Officials unveil first-of-its-kind program to reduce opioid deat - News, Weather, Sports, Toledo, OH

Officials unveil first-of-its-kind program to reduce opioid deaths

(FOX19 Now) (FOX19 Now)

A new naloxone access program and pilot study was introduced Thursday in Hamilton County.

It's an effort to reduce and prevent opioid-related deaths.

Ohio Attorney General Mike DeWine called the heroin crisis a "mature drug epidemic."

"I don't see any signs of it abating," said DeWine.

He said 12-14 people are dying each day in the state.

"Those numbers would be dramatically, dramatically higher if it was not for naloxone," said DeWine.

Naloxone distribution in Hamilton County will be increased by more than 400% in an effort to prevent deaths.

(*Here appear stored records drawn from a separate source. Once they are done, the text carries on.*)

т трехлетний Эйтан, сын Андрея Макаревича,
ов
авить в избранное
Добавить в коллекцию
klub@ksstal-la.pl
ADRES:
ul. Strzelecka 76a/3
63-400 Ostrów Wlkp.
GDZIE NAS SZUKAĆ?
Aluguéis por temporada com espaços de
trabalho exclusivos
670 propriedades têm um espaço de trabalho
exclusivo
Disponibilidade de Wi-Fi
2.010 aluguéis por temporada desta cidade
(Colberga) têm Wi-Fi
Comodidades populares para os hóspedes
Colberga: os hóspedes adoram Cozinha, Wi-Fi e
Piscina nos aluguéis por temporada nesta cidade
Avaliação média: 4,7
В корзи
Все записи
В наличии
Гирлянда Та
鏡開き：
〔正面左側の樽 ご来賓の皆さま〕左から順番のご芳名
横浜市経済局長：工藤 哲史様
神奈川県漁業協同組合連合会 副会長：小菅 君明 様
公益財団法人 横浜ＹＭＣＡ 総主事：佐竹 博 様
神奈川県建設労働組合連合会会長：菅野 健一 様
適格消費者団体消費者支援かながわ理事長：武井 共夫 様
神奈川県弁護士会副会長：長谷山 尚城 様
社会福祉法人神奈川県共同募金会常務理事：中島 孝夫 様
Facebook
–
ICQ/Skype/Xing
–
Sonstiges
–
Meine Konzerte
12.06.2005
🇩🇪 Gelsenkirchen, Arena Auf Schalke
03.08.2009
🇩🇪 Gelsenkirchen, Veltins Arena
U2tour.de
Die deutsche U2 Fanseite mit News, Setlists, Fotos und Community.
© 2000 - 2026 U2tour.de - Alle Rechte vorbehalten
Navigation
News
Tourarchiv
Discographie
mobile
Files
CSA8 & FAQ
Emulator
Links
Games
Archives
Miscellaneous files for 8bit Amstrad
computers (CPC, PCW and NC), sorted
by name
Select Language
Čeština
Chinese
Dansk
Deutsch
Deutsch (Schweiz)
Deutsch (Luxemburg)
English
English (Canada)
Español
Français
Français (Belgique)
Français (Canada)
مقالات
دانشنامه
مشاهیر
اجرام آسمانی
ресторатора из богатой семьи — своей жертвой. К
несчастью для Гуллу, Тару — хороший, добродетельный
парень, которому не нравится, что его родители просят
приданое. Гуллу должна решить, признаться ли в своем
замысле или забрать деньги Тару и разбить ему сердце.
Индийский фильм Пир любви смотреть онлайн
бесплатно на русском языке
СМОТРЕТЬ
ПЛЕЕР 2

"It's not just the number of people who are dying every day, it's the babies who are being born every day addicted, it's the number of children who are in foster care because one or both parents are drug addicts," said DeWine. "In fact we believe about half of all the children are there because one or both parents are drug addicts. Our jails have become detox centers. Our courts are overflowing."

The supply will be increased from 7,000 to 30,000 units of a needle-free, community-ready naloxone formulation.

"I think we have a moral obligation to try to save people," said DeWine.

The Attorney General's Office is working with Hamilton County Public Health, the University of Cincinnati College of Medicine, BrightView Health and Adapt Pharma in the new program.